I had a good friend offer me a 3 phase motor/gear reducer the other day and I told him I didn't have any use for it. I think I'll see if he still has it.
Thanks for the idea. ;D ;D

Patrick


----------



## aametalmaster (Dec 22, 2010)

Hey if its free grab it. Even if you don't use it for an index head you will find another use for it...Bob


----------



## aametalmaster (Dec 29, 2010)

Well my 4" 3 jaw chuck came today. Tomorrow i have a "student" from the PM site coming over to learn chipmaking and we will make a backplate. I have been side tracked with job interviews and the holiday but i will get this thing finished...Bob


----------



## aametalmaster (Jan 2, 2011)

Well my drugs finally wore off from the last few days and i was able to head to the SB dungeon and work on my 4" backplate for my 3 jaw chuck.

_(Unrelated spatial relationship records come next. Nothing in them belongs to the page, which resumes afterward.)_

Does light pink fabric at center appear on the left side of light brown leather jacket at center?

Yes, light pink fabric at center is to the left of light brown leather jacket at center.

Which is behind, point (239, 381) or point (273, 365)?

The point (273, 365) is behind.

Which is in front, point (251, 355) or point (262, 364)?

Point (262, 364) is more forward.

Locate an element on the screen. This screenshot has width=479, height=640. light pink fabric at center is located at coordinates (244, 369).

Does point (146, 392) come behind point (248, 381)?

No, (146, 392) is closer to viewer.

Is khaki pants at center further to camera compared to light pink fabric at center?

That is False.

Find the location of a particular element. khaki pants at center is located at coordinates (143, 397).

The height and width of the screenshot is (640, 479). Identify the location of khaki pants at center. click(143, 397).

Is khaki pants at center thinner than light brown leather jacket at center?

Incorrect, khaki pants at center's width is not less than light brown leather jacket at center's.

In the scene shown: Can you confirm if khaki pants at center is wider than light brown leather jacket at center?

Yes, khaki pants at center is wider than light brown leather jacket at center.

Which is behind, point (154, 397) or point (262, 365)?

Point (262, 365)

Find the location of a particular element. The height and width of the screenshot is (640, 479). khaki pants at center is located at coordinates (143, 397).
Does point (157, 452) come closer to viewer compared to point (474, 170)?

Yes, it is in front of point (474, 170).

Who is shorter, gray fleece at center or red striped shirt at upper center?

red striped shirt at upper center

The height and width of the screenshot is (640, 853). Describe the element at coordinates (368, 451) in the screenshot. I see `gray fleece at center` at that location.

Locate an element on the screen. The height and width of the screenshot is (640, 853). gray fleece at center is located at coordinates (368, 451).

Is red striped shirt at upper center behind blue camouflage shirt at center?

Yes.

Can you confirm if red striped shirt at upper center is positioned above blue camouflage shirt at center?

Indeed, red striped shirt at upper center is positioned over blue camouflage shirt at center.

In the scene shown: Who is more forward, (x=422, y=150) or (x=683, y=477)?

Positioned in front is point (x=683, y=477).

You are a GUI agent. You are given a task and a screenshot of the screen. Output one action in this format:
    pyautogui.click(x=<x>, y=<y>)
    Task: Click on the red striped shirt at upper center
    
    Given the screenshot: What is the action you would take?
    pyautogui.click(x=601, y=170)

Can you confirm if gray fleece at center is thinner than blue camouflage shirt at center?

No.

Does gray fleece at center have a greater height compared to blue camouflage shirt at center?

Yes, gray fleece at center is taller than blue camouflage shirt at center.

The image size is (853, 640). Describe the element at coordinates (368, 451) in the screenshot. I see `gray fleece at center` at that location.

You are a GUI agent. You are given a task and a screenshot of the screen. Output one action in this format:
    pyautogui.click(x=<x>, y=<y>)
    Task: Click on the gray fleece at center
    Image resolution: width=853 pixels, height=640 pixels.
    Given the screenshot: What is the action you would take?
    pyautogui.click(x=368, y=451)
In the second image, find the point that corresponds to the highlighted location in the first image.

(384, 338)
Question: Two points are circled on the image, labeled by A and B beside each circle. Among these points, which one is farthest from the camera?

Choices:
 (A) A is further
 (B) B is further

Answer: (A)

I got it all rough turned and tomorrow i will bore and thread it with Video...Bob


----------



## aametalmaster (Jan 4, 2011)

Here is a little vid of turning my 4" CRS backplate for my 4" chuck. 3/16" deep cut running in backgear. Click on the pic. Enjoy...Bob


----------



## Old Iron (Jan 4, 2011)

Lathes doing a good job, Should be a nice one!

Paul


----------



## aametalmaster (Jan 5, 2011)

Got the chuck backplate made and here is how i marked for the 3 bolt holes. I have a degree wheel that mounts on the end of the spindle with a pointer (pic1) Then i have a scriber mounted in my toolpost on the lathe centerline. And with the degree wheel on zero i scribe a line (pic2) then i move the wheel to 120* and 240* and scribe 2 more lines. Then i needed to move the cross slide in 5/16" from the edge for the center of the hole (pic3) and rotate the spindle while i scribe 3 more lines and (pic4) its all scribed ready to punch and drill...Bob


----------



## aametalmaster (Jan 5, 2011)

Chucks on !!!! Mounted my JTS Machinery 4" 3 jaw...Bob


----------



## aametalmaster (Jan 5, 2011)

I need to finish the handle, sector arms and add a brake for the spindle. I have drawings made for both of them. I think i need to make a flat in the drive spindle for the handle. Maybe tonight i will mill the slot in the handle...Bob


----------



## Old Iron (Jan 5, 2011)

Looks good Bob something you can be proud of. Be waiting for the last picture!

Paul


----------



## aametalmaster (Jan 7, 2011)

Well here are the sector arms being made. I started with some 1/8" x 1 1/2" flat bar and drilled 2 1/2" holes on one end. Then i took a 1" round bar and drilled a 1/2" hole thru it and sandwiched it all together with a bolt. Then scribed some lines, trimmed in the bandsaw and then shaped in the shaper. I could have just as easy cut them with a recip saw and ground them in a vise but i like my shaper. Tomorrow i will grind off and round the one end down to the round bar. Then one arm needs an offset so they both lay flat...Bob
Just click the link below...
http://s110.photobucket.com/albums/n86/aametalmaster/?action=view&amp;current=shaper004.mp4


----------



## aametalmaster (Jan 9, 2011)

Couple more pics of the sector arm jig and how i ground the arms and then the arms. I need to bend a 45* in one so they both lay flat then cut off to suit...Bob


----------



## aametalmaster (Jan 9, 2011)

Well we can all learn together. I did it 35 years ago and like everything else i forgot but someday it might come back. I lots of books to go thru...Bob


----------